On Aug. 16, 2012, striking workers in Marikana, the site of British company Lonmin's platinum mine, gathered with sticks and machetes on a scrubby plain outside the mine to demand better pay, chanting, singing and dancing the toyi-toyi, a Southern African protest dance.
And then the shooting began, shocking the nation.
"Marikana was a watershed in post-apartheid South African politics and post-apartheid society," said activist Mark Heywood. "It seemed unthinkable that in the free South Africa, in a democracy, 34 striking mine workers who were not threatening anybody could be mowed down in cold blood by the police."
But five years later, activists say the poverty and inequality the miners were striking against remain.
Rights watchdog Amnesty International says many of the surviving strikers still face criminal charges over their actions that day, and families of the victims are still fighting for compensation. In addition, although an inquiry was established, none of the police officers involved have faced criminal charges.

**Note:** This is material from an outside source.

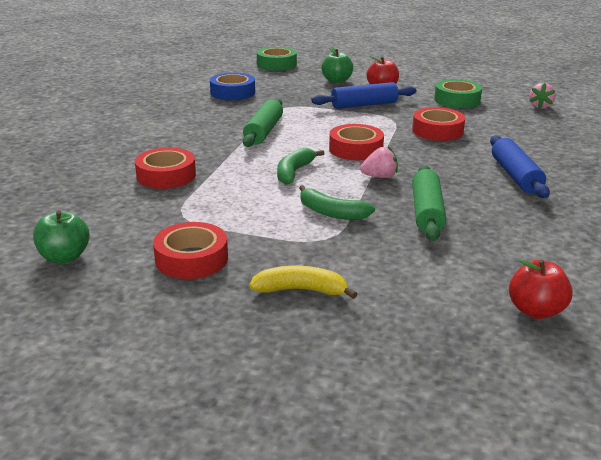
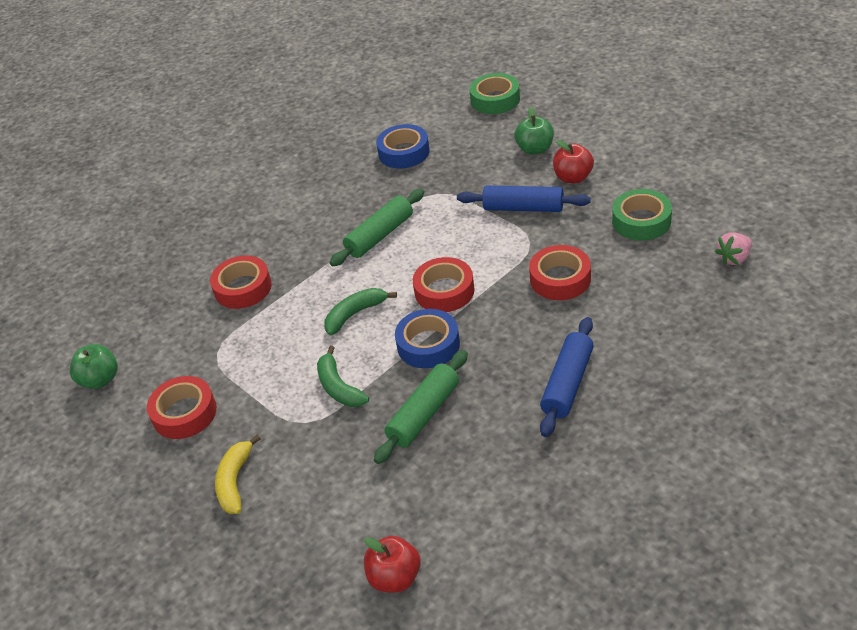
camera: 35 degrees right, 15 degrees up
yellow banana [249,266,357,299] -> yellow banana turned 120 degrees counterclockwise [215,435,261,514]
pink strawberry [360,146,398,178] -> blue tape [395,309,460,368]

In the shack settlement around Marikana, conditions have not improved, Heywood says.
"All of those conditions are pretty much the same as they were five years ago," he said. "And there is a significance and a symbolism of that, because it is the story of the wider South Africa. It is the story of the way poor people are marginalized."
But township-based organizer General Moyo says that some hope has sprung up around the tragedy.
"The massacre itself gave confidence to many struggles across the country, even if the real achievements, or the real victory, was not actually won by the strikers, because it was silenced by the massacre, of course. But it really raised consciousness to most of the struggles that [are] taking place around South Africa, and outside South Africa," he said.
He says residents of his Johannesburg informal settlement are protesting their lack of basic services. As a shack-dweller in South Africa's largest city, he says, he does not have running water or electricity.
He spoke to VOA at a Johannesburg screening of a new film, Strike a Rock, about the female activists of Marikana. The film follows the path of one woman, Primrose Sonti, as she went from being a local organizer to a member of parliament for the then-emerging far-left Economic Freedom Fighters party.
Sonti has spent three years in parliament delivering fiery speeches in her native Xhosa, seeking better conditions for marginalized South Africans. She has also leveraged her maternal fury in verbal attacks against President Jacob Zuma, who faces 783 corruption charges.
"I am Primrose Sonti," she states, refusing to recant after calling Zuma a liar and a thief, "... Withdraw, never!"
That is the mixed legacy of Marikana: pain, anger and grief, but also hope and determination that one day things will get better.